On October 27, 2022, the Brewers announced Stearns was stepping down as president of baseball operations and moving into an advisory role with ownership. General Manager Matt Arnold took over baseball operations duties. The move came after a disappointing Brewers season in which the club missed the playoffs for the first time in five years. On August 1, 2022, the team traded star closer Josh Hader one day before the trade deadline. At the time, Milwaukee sat in first place in the NL Central but would finish the season seven games behind the St. Louis Cardinals. After they were eliminated from playoff contention on October 3, many pointed to the Hader trade as the turning point in the season. Stearns himself hinted at regretting the move in his season-ending press conference, admitting, "It had a more pronounced impact than I thought it would at the time, and the surrounding moves didn't adequately fortify the team in Josh's absence."

Stearns is generally considered to have presided over one of the most successful stretches in Brewers history, guiding the organization to four consecutive playoff appearances from 2018–2021. Following his resignation, Stearns was regularly connected to president positions with the New York Mets and Houston Astros.

===New York Mets===
Stearns had been long linked to the New York Mets, whom he had cheered for growing up.

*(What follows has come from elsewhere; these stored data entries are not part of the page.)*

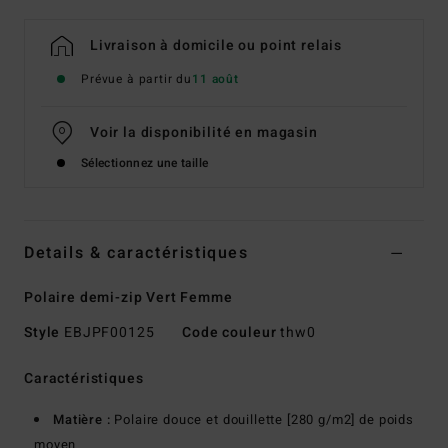
Livraison à domicile ou point relais
Prévue à partir du
11 août
Voir la disponibilité en magasin
Sélectionnez une taille
Details & caractéristiques
Polaire demi-zip Vert Femme
Style
EBJPF00125
Code couleur
thw0
Caractéristiques
Matière :
Polaire douce et douillette [280 g/m2] de poids
moyen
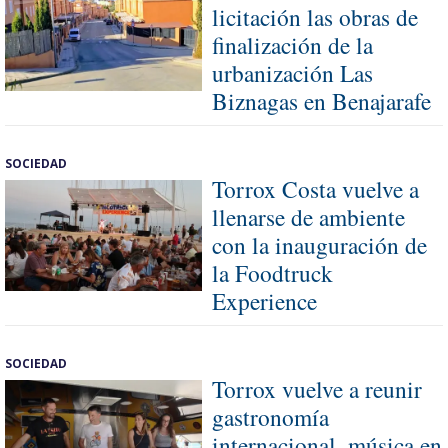
licitación las obras de
finalización de la
urbanización Las
Biznagas en Benajarafe
SOCIEDAD
Torrox Costa vuelve a
llenarse de ambiente
con la inauguración de
la Foodtruck
Experience
SOCIEDAD
Torrox vuelve a reunir
gastronomía
internacional, música en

Team owner Steve Cohen reached out to the Brewers on two occasions about a front office position only to be rejected both times. His contract with the Brewers ended after the 2023 season. After the New York Mets faced the Philadelphia Phillies in the final game of the 2023 season on October 1, 2023, team owner Steve Cohen announced that the Mets had hired Stearns as president of baseball operations. He was introduced the following day; his first major move, announced on October 1, was the termination of manager Buck Showalter. It had been speculated Stearns would reunite with former Brewers manager Craig Counsell; however, Counsell went to the Chicago Cubs and the Mets hired New York Yankees bench coach Carlos Mendoza.

Stearns planned for the 2024 season to be a transitional one for the Mets. However, despite a 24–35 start, the team significantly improved. During the offseason and regular season, Stearns was noted for making low-risk moves and not pursuing expensive free agents; however, cheaper free agents the Mets acquired were crucial in the team's turnaround. The Mets finished with a record of 89–73, clinching a spot in the 2024 MLB postseason. They then advanced to the 2024 National League Division Series after defeating the Milwaukee Brewers 2–1 in the 2024 National League Wild Card Series, and to the 2024 National League Championship Series after beating the Philadelphia Phillies 3–1 in the Division Series.

Stearns received criticism for how he handled the 2025 season, both for his off-season decisions (particularly those involving the starting rotation) and for his handling of the trade deadline. The Mets regressed from their 2024 record by six games and missed the playoffs by one game.

During the 2026 season, Stearns was primarily criticized for not re-signing Pete Alonso during free agency, along with signing injury-prone players such as Luis Robert Jr. and Jorge Polanco, who both missed significant playtime due to injuries. The season went even more poorly as Carlos Mendoza was fired in June after a poor start. Interim manager Andy Green replaced him, but the team still missed the playoffs after being eliminated weeks earlier on September 14th.

==Personal life==
Stearns married Whitney Ann Lee in 2021.